Am Fam Physician. 2002;65(4):558-560
to the editor: Having just put together a lecture on acute rhinosinusitis, I eagerly opened the January 1, 2001 issue of American Family Physician to read “Adult Rhinosinusitis: Diagnosis and Management.”1 I was hoping to find validation of the conclusions I had drawn from my own weeks of study and synthesis on the subject. I also hoped to find new insights from an experienced author on the difficult issue of how we should approach patients with signs and symptoms that may be either viral or bacterial.
However, I was disappointed to find a review that relied heavily on the ear, nose, and throat and allergy literature and nearly ignored the research that has fueled multiple meta-analyses and new general practice studies of acute rhinosinusitis during the past few years.
To be specific, Dr. Osguthorpe's discussion of the acute variety of rhinosinusitis fails to recognize studies that have reported which signs and symptoms have statistically significant correlations with bacterial infection and which do not.2–4 He also fails to define which radiologic or computed tomographic (CT) features have validity in the diagnosis and which do not. This information has been well reported in the general practice literature, too.3,5,6 In addition, he perpetuates what is probably a myth that untreated acute bacterial sinusitis leads to chronic sinusitis or spreads to the orbit or meninges (none of the studies cited in the meta-analyses has found any incidence of these complications). Finally, he extrapolates a dose of amoxicillin advocated for acute otitis in the pediatric literature to adults with no evidence of increased efficacy or lack of increased side effects. The dose he suggests would amount to approximately 6 g a day for a 70-kg adult.
In this era of increasing recognition of the harm caused by misuse of antibiotics, it is important to use what research we do have to better differentiate the population that may benefit from antibiotics from those who should have symptomatic management until the natural resolution of the illness. There are good data showing that the combination of at least three of the following clinical findings (unilaterally predominant pain, history of purulent secretions, presence of purulent secretions, “double sickening”) has fair sensitivity and specificity for bacterial infection.2–4 The predictive value can be enhanced with finding an elevated erythrocyte sedimentation rate, which is also associated with pyogenic infection.3,4 Until better studies are conducted, we should avoid using less specific clinical criteria and limit the use of radiologic studies since findings other than opacity and air/fluid levels are not specific to bacterial sinusitis.
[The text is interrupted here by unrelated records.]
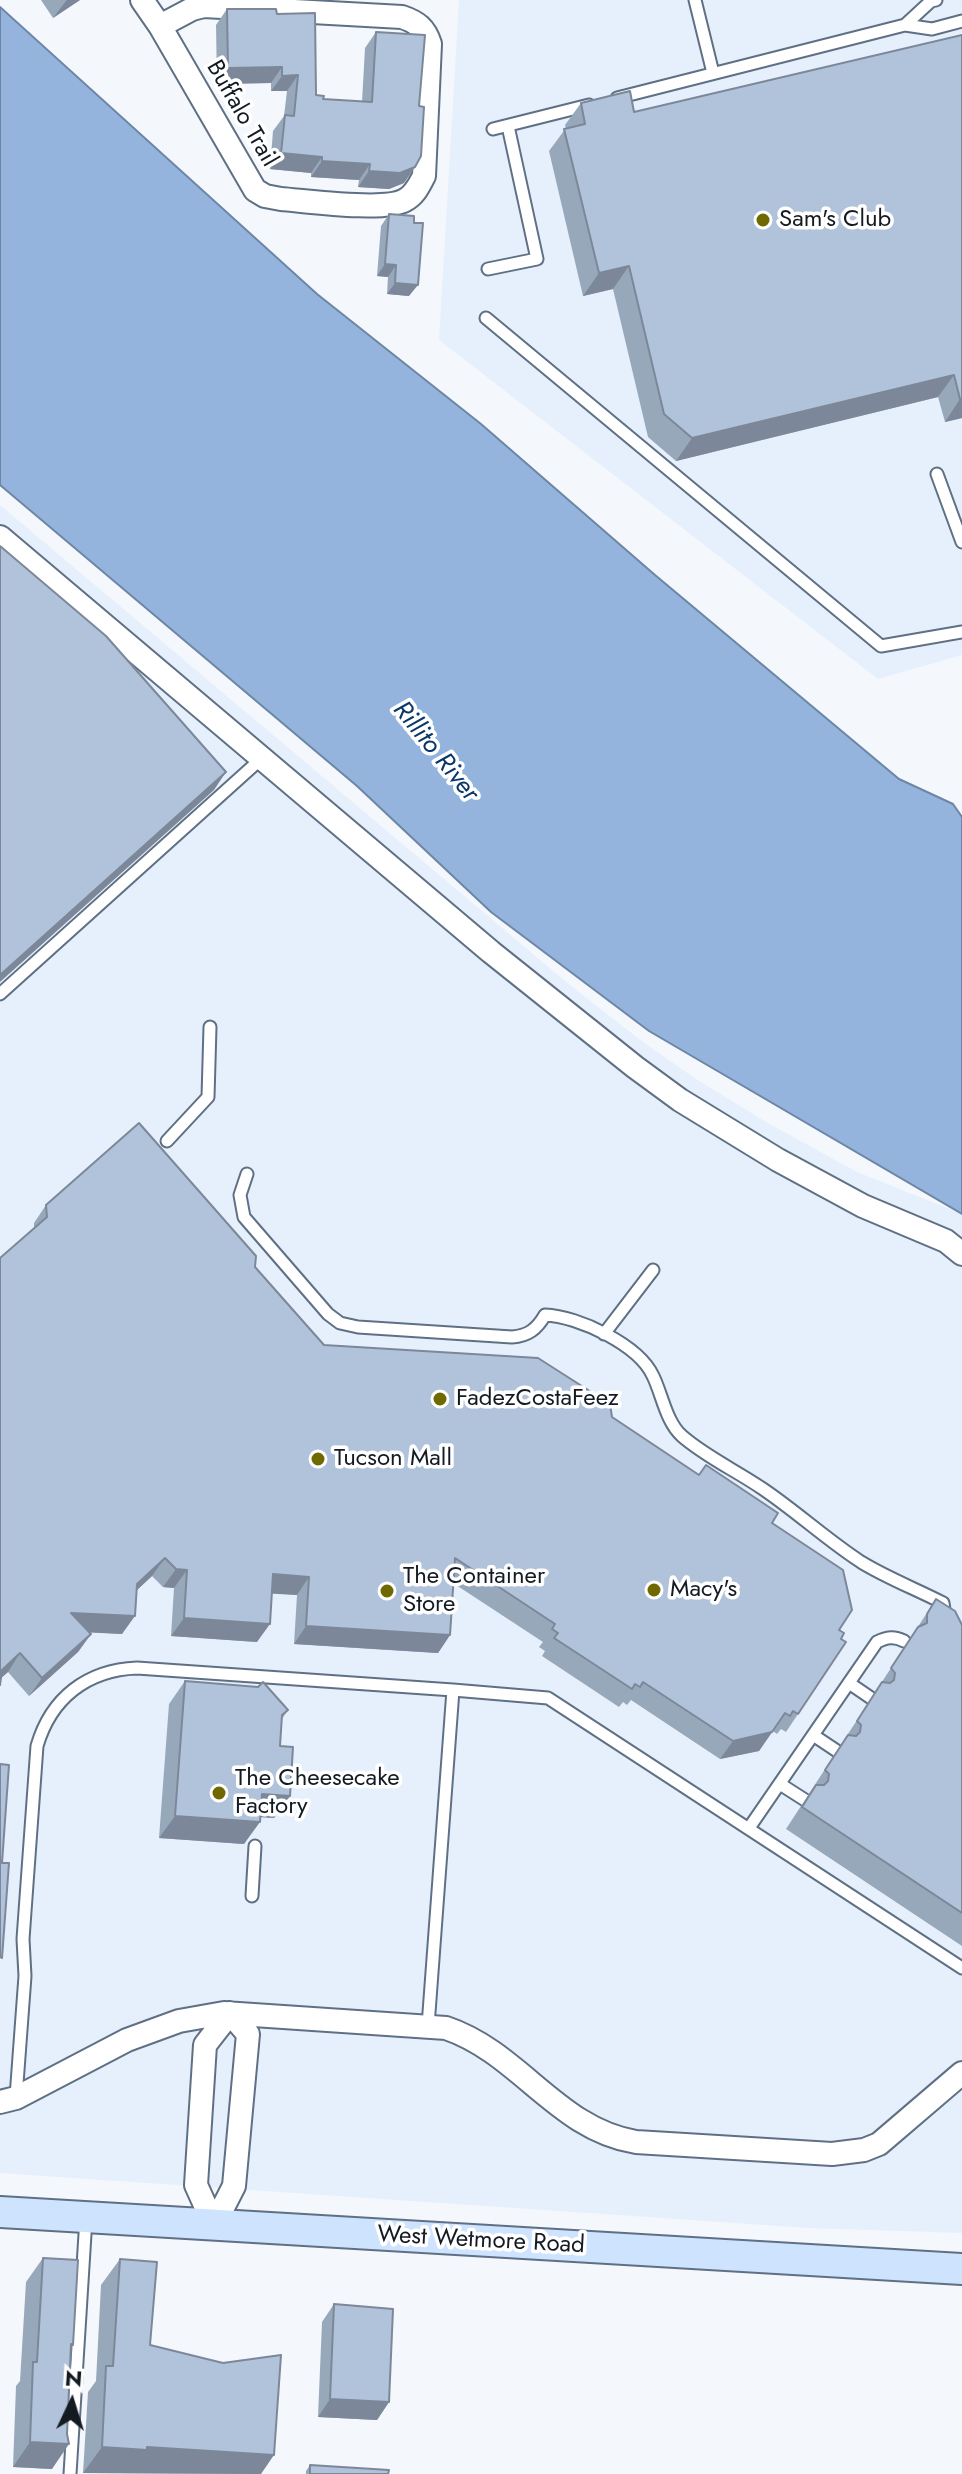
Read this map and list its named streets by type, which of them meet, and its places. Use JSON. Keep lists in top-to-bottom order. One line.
{"streets":{"main road":["West Wetmore Road"],"street":["Buffalo Trail"]},"water":["Rillito River"],"places":["Sam's Club","FadezCostaFeez","Tucson Mall","Macy's","The Container Store","The Cheesecake Factory"],"north":"top"}
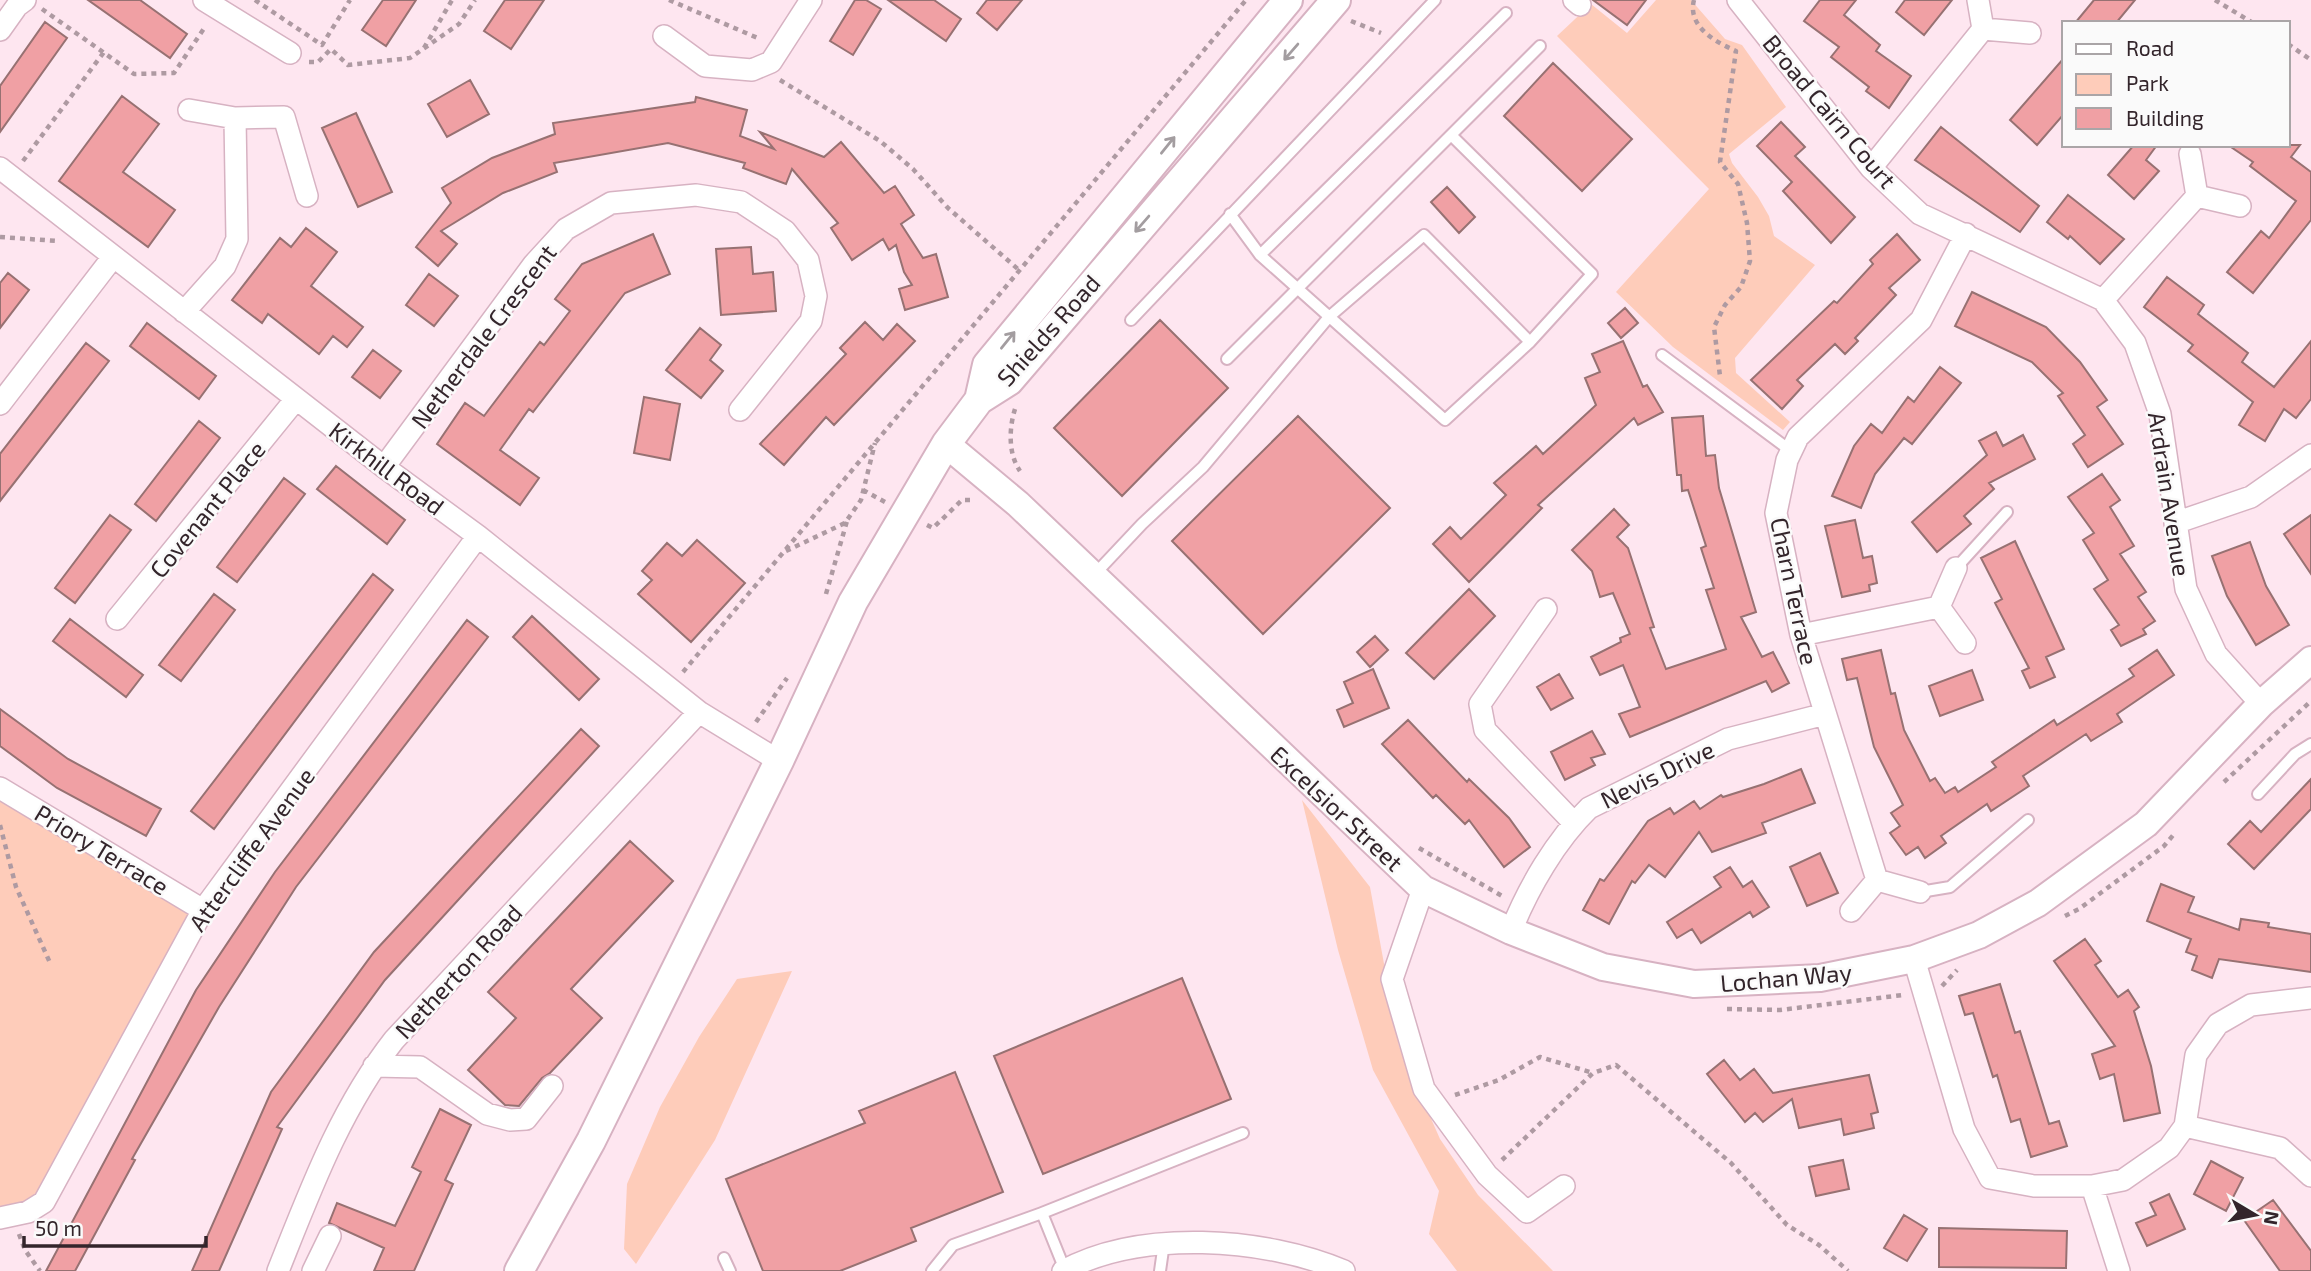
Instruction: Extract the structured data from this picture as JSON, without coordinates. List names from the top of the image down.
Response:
{
  "streets": {
    "main road": ["Shields Road"],
    "street": [
      "Broad Cairn Court",
      "Netherdale Crescent",
      "Kirkhill Road",
      "Ardrain Avenue",
      "Covenant Place",
      "Charn Terrace",
      "Nevis Drive",
      "Excelsior Street",
      "Priory Terrace",
      "Attercliffe Avenue",
      "Netherton Road",
      "Lochan Way"
    ]
  },
  "crossings": [
    ["Broad Cairn Court", "Ardrain Avenue"],
    ["Broad Cairn Court", "Charn Terrace"],
    ["Netherdale Crescent", "Kirkhill Road"],
    ["Kirkhill Road", "Covenant Place"],
    ["Kirkhill Road", "Attercliffe Avenue"],
    ["Kirkhill Road", "Netherton Road"],
    ["Ardrain Avenue", "Charn Terrace"],
    ["Ardrain Avenue", "Lochan Way"],
    ["Charn Terrace", "Nevis Drive"],
    ["Nevis Drive", "Lochan Way"],
    ["Excelsior Street", "Lochan Way"],
    ["Priory Terrace", "Attercliffe Avenue"]
  ],
  "legend": ["Road", "Park", "Building"],
  "scale_bar": "50 m",
  "north": "right"
}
in reply: Rather than ignoring multi-analyses of the diagnosis and treatment of rhinosinusitis, most of my article, such as the treatment flow diagram, was directly based on the most comprehensive analysis to date, which is a detailed review of over 7,000 articles by the Agency for Healthcare Research and Quality (AHRQ).1 Four medical specialty societies, including the American Academy of Family Physicians, participated in this review. Most investigators in the otolaryngology and neuroradiology communities believe that radiographic studies should usually not be the sole diagnostic criteria for rhinosinusitis. For this reason, specifying which changes on radiograph or computed tomographic (CT) scan have unequivocal diagnostic validity is a bit tricky, but the best analyses to date are in the AHRQ document1 and in articles on paranasal disease by Dr. Zinreich.2
On the question of whether rhinosinusitis can spread to the orbit or meninges, a MED-LINE search for “sinusitis and cellulitis” reveals a dozen citations in 2000–01 alone, one of which is referenced here.3 It is true that, with “watchful waiting,” 69 percent of patients with acute bacterial rhinosinusitis will have their symptoms resolve, or at least improve, without antibiotic treatment.1 However, given the loss of productivity, pain/suffering, and the small but important incidence of acute bacterial sinusitis progressing to chronic rhinosinusitis or more serious problems,1,3 data gathered by the AHRQ suggest that clinical criteria-guided treatment with amoxicillin or folate inhibitors is the most effective and cost-effective strategy for managing uncomplicated acute bacterial rhinosinusitis at prevalence rates encountered in most primary care practices.1 Selection of the dose of amoxicillin or of a folate inhibitor is left to the treating physician, but the efficacy of high-dose amoxicillin on otitis media in children is noted.
For persons who wish to pursue the topic further, I highly recommend a published synopsis of antimicrobial treatments for acute bacterial rhinosinusitis,4 which represents the “best guess” of representatives from many medical specialties as well as the Centers for Disease Control and Prevention (CDC) and the U.S. Food and Drug Administration (FDA).